▸ TASK TO CARRY OUT:
Copy every line of text from the entries below without changing a word. Leave the pictures out of your answer.

[MATERIAL PROVIDED — start]

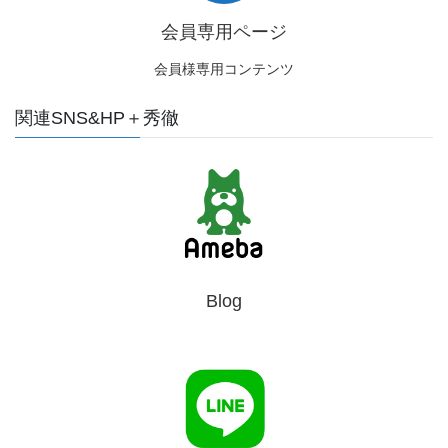
会員専用ページ
会員様専用コンテンツ
関連SNS&HP＋秀徹
Blog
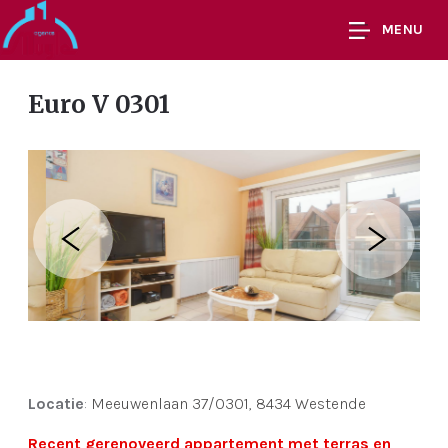
MENU
Euro V 0301
Locatie
:
Meeuwenlaan 37/0301, 8434 Westende
Recent gerenoveerd appartement met terras en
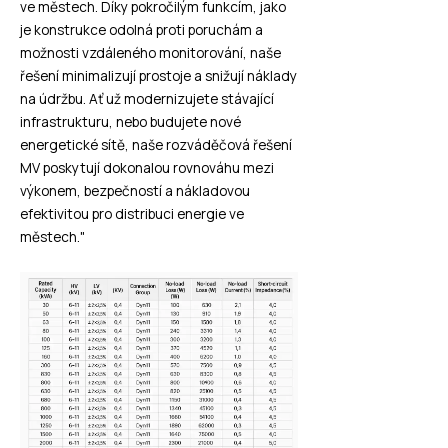
ve městech. Díky pokročilým funkcím, jako
je konstrukce odolná proti poruchám a
možnosti vzdáleného monitorování, naše
řešení minimalizují prostoje a snižují náklady
na údržbu. Ať už modernizujete stávající
infrastrukturu, nebo budujete nové
energetické sítě, naše rozváděčová řešení
MV poskytují dokonalou rovnováhu mezi
výkonem, bezpečností a nákladovou
efektivitou pro distribuci energie ve
městech."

[MATERIAL PROVIDED — finish]

▸ ANSWER SPACE:
会員専用ページ
会員様専用コンテンツ
関連SNS&HP＋秀徹
Blog
MENU
Euro V 0301
Locatie
:
Meeuwenlaan 37/0301, 8434 Westende
Recent gerenoveerd appartement met terras en
ve městech. Díky pokročilým funkcím, jako
je konstrukce odolná proti poruchám a
možnosti vzdáleného monitorování, naše
řešení minimalizují prostoje a snižují náklady
na údržbu. Ať už modernizujete stávající
infrastrukturu, nebo budujete nové
energetické sítě, naše rozváděčová řešení
MV poskytují dokonalou rovnováhu mezi
výkonem, bezpečností a nákladovou
efektivitou pro distribuci energie ve
městech."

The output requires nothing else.